The current system (detailed in) consists of an S3 Environmental Solutions Ltd nitrification tower (a trickling filter also known as an aeration or biofilm tower) through which the leachate is circulated over a biofilm supported on a plastic media. The partially treated leachate then leaves behind iron-rich sludge in the leachate lagoon (visibly stained orange; see photo to the left and satellite images) and is polished in a series of reed and gravel filter beds and a wetland system. By this point the leachate meets water quality levels, and so can be released into the river system.

The tower maintains aerobic conditions, favourable for the biofilm within, which allows:
- the degradation of organic components,
- metallic ions to be oxidised to insoluble forms (e.g. ferrous iron to ferric iron),
- ammonia to be oxidised (via nitrite) to nitrate,
- remaining metals to precipitate into the lagoon sludge with ferric hydroxides.

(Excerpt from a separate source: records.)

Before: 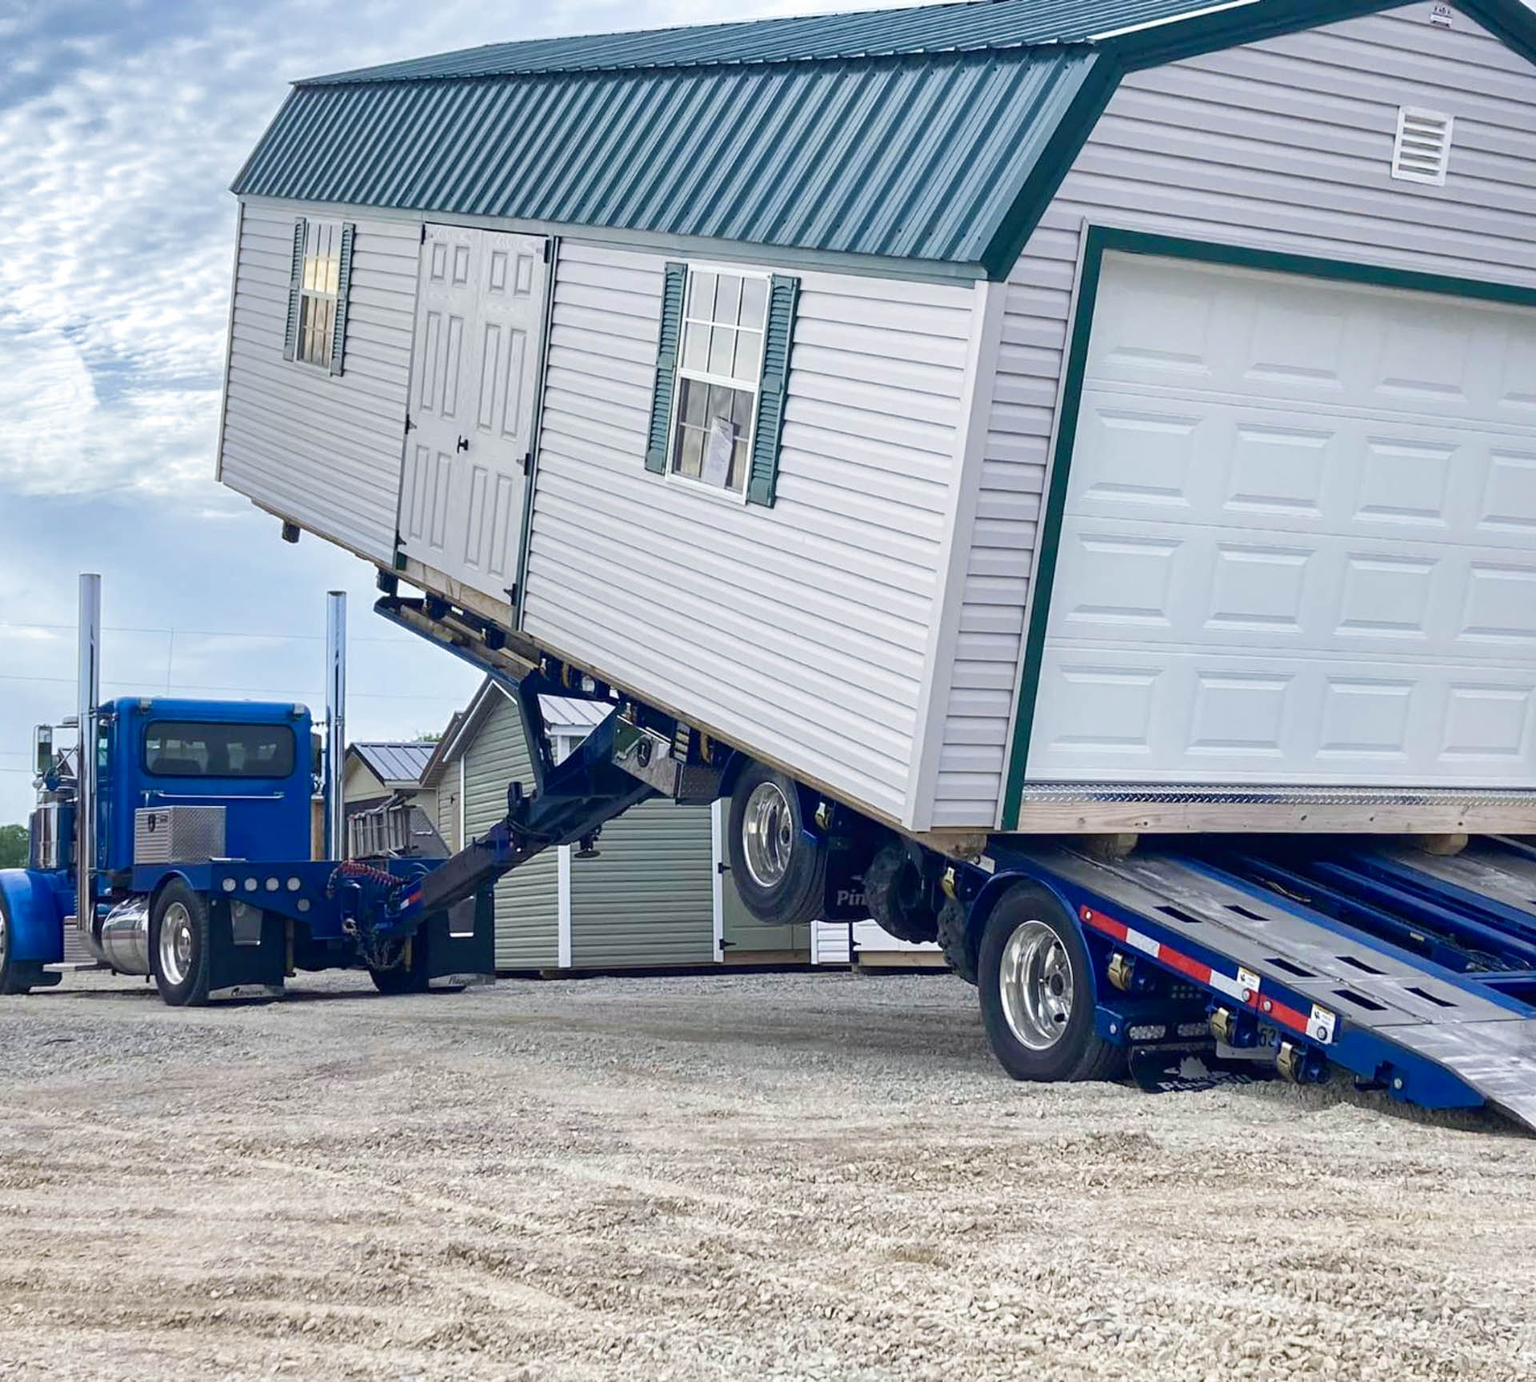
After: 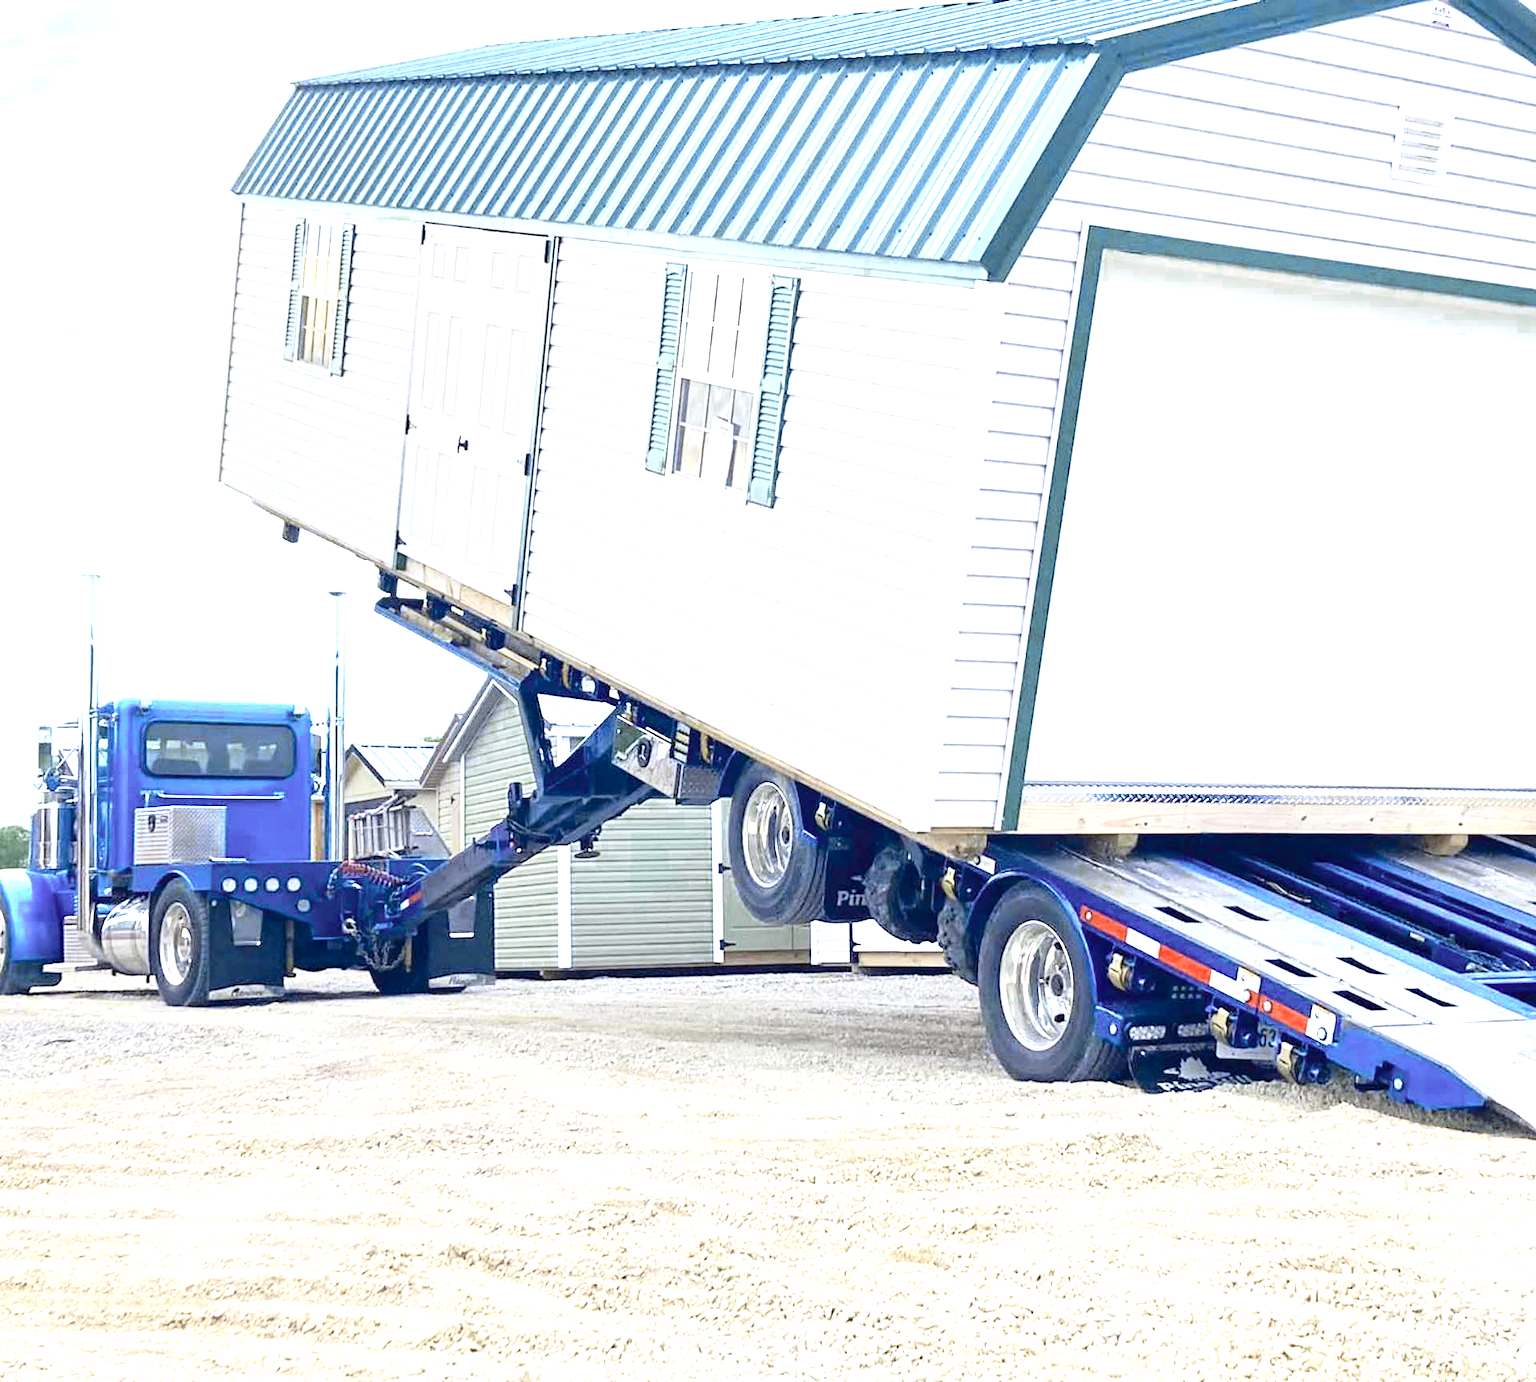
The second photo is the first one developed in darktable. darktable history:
exposure: black level correction 0, exposure 1.548 EV, compensate highlight preservation false
color zones: curves: ch0 [(0, 0.5) (0.125, 0.4) (0.25, 0.5) (0.375, 0.4) (0.5, 0.4) (0.625, 0.6) (0.75, 0.6) (0.875, 0.5)]; ch1 [(0, 0.35) (0.125, 0.45) (0.25, 0.35) (0.375, 0.35) (0.5, 0.35) (0.625, 0.35) (0.75, 0.45) (0.875, 0.35)]; ch2 [(0, 0.6) (0.125, 0.5) (0.25, 0.5) (0.375, 0.6) (0.5, 0.6) (0.625, 0.5) (0.75, 0.5) (0.875, 0.5)]
tone curve: curves: ch0 [(0, 0.021) (0.049, 0.044) (0.152, 0.14) (0.328, 0.377) (0.473, 0.543) (0.641, 0.705) (0.85, 0.894) (1, 0.969)]; ch1 [(0, 0) (0.302, 0.331) (0.427, 0.433) (0.472, 0.47) (0.502, 0.503) (0.527, 0.521) (0.564, 0.58) (0.614, 0.626) (0.677, 0.701) (0.859, 0.885) (1, 1)]; ch2 [(0, 0) (0.33, 0.301) (0.447, 0.44) (0.487, 0.496) (0.502, 0.516) (0.535, 0.563) (0.565, 0.593) (0.618, 0.628) (1, 1)], color space Lab, independent channels, preserve colors none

Among other pollutants, this system removes the leachate's high Biological Oxygen Demand, the ammoniacal nitrogen and ferrous iron contents.

==Gas management==
Landfill contents quickly degrade through the aerobic stage (1 week), and the acetogenic stages (approximately 1 month), and so Nantmel is now in the methanogenic stage (20–40 years), producing large amounts of methane, a potent greenhouse gas. At other larger sites this gas is captured and burnt for energy (see Biogas), but at Nantmel it is passively vented into the atmosphere (see top photo). In densely populated areas this would be impossible due to the asphyxiation risk. As the waste stabilises, methane production will reduce.